QUASE JORNALISMO
Já há muito que a andava a desesperar com a qualidade do nosso
jornalismo, nomeadamente com a qualidade da escrita e com as inúmeras gralhas e
erros gramaticais impressos nos jornais portugueses. Hoje foi a gota de água. O
título de uma notícia do Jornal de Notícias informa-nos de que o Estado
Islâmico já matou quase 1500 pessoas. E muito bem. Muito bem, a escrita do
título, português imaculado, informação correctamente transmitida, não muito
bem o EI ter assassinado quase 1500 pessoas, isso é errado. A notícia, no
entanto, arranca logo com uma daquelas caneladas com direito a cartão amarelo a
fugir para o alaranjado ao informar-nos de que afinal o EI já matou quase 1429
pessoas.
Ora bem, não se matam quase 1429 pessoas. É impossível matar
quase 1429 pessoas, por muito que uma ou outra fiquem mais mortas do que vivas,
não se matam quase 1429 pessoas por
muito que se percam as esperanças na saúde de um ou outro que sobreviveu, não
se matam quase 1429 pessoas a não ser que se tenham matado 1428, e isso de
facto são quase 1429 infelizes que viram as suas vidinhas a andar para trás às
mãos dos radicais islâmicos.
Contudo, há uma regra qualquer que se aprende no curso do
jornalismo acerca de como utilizar estas expressões numéricas numa notícia. O arredondamento
aceita-se, por exemplo, no caso das quase
1500 pessoas – pese embora me pareça que 71 pessoas sejam demasiadas para se
poder arredondar os defuntos para 1500.
Não se aceita, nem se justifica de maneira nenhuma, quando se utiliza um número
certo. 1429 pessoas é um número certíssimo e que dispensa, portanto, o uso da
palavra quase, porque… já perceberam,
não já?
Erros destes e piores são norma no jornalismo escrito que
nos vem parar às mãos diariamente. É mau o português, é deficiente o uso da
linguagem e das regras gramaticais, são mal escritas as notícias, os artigos de
opinião e as crónicas, que perderam redatores de peso para ganharem famosos que
sabem suficientemente escrever em português. Que deve ser mais ou menos a única
exigência também para se ser revisor em Portugal. É português? Está contratado, não se fala mais nisso. Embora eu
acredite, na verdade e infelizmente, que os revisores na imprensa escrita são
uma espécie em vias rápidas de extinção. O que será grave.

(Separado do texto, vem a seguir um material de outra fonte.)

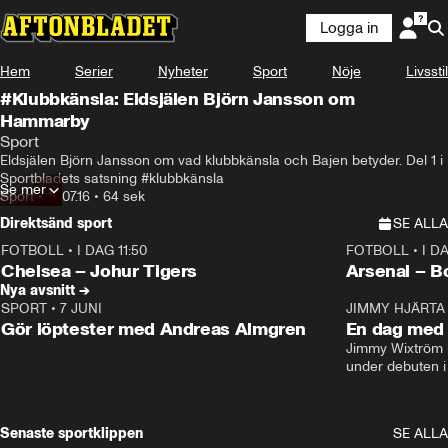
Logga in
Hem
Serier
Nyheter
Sport
Nöje
Livsstil
#Klubbkänsla: Eldsjälen Björn Jansson om
Hammarby
Sport
Eldsjälen Björn Jansson om vad klubbkänsla och Bajen betyder. Del 1 i 
Sportbladets satsning #klubbkänsla
Se mer
Sport
•
18.07.16
•
64 sek
Direktsänd sport
SE ALLA
FOTBOLL
•
I DAG 11:50
FOTBOLL
•
I D
Plus
Plus
Chelsea – Johur Tigers
Arsenal – B
Nya avsnitt →
SPORT
•
7 JUNI
16:36
JIMMY HJÄRTA
Gör löptester med Andreas Almgren
En dag med 
Jimmy Wixtröm 
under debuten i
Senaste sportklippen
SE ALLA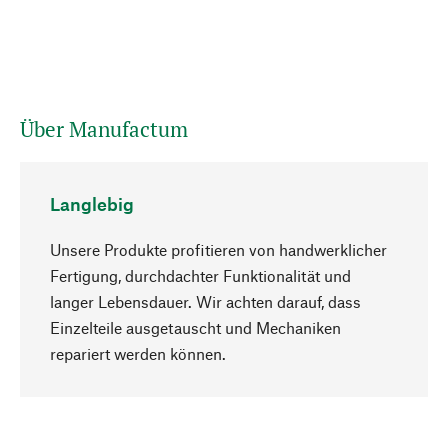
Über Manufactum
Langlebig
Unsere Produkte profitieren von handwerklicher
Fertigung, durchdachter Funktionalität und
langer Lebensdauer. Wir achten darauf, dass
Einzelteile ausgetauscht und Mechaniken
Nach oben
repariert werden können.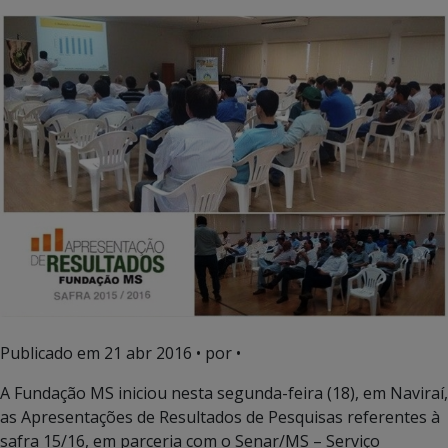
Publicado em
21 abr 2016
• por •
A Fundação MS iniciou nesta segunda-feira (18), em Naviraí,
as Apresentações de Resultados de Pesquisas referentes à
safra 15/16, em parceria com o Senar/MS – Serviço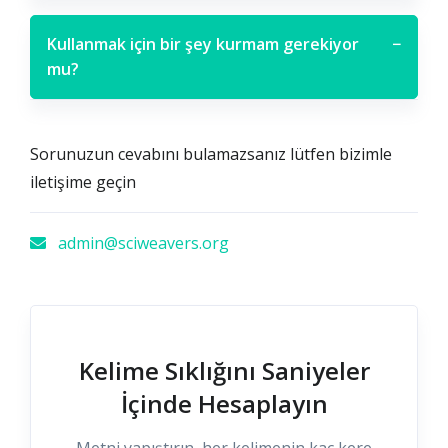
Kullanmak için bir şey kurmam gerekiyor
−
mu?
Sorunuzun cevabını bulamazsanız lütfen bizimle
iletişime geçin
admin@sciweavers.org
Kelime Sıklığını Saniyeler
İçinde Hesaplayın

E é ainda pior do que parece. Num país em que há quem
acredite que os pinguins vivem na Amazónia, que a primeira letra da palavra
Hugo é a letra grande e em que
ministros aparentemente compram os seus cursos superiores, seria mesmo
importante ter uma imprensa que informe mas também que ensine a ler. A ler em
português correcto. E isso começa na formação, como não podia deixar de ser. Ensinar
um futuro jornalista a escrever é da mais fundamental relevância. Ensinar-lhe
as regras jornalísticas também, claro, mas de que nos servem as regras se não
perceberem o que estão a querer dizer? Se perceberem quase o que querem dizer,
se souberem quase como o querem fazer?
Um quase jornalismo é tanto jornalismo como uma quase
medicina é medicina ou como um quase engenheiro é engenheiro de facto. E não
basta um diploma para se ser profissional seja do que for. A bagagem deve ser
maior e mais completa e complementar e deve ser transmissível a quem quizer
aprender. Neste caso, o jornalismo informa quem quer ser informado. Fazê-lo
correctamente, sem quases, é absolutamente imperativo.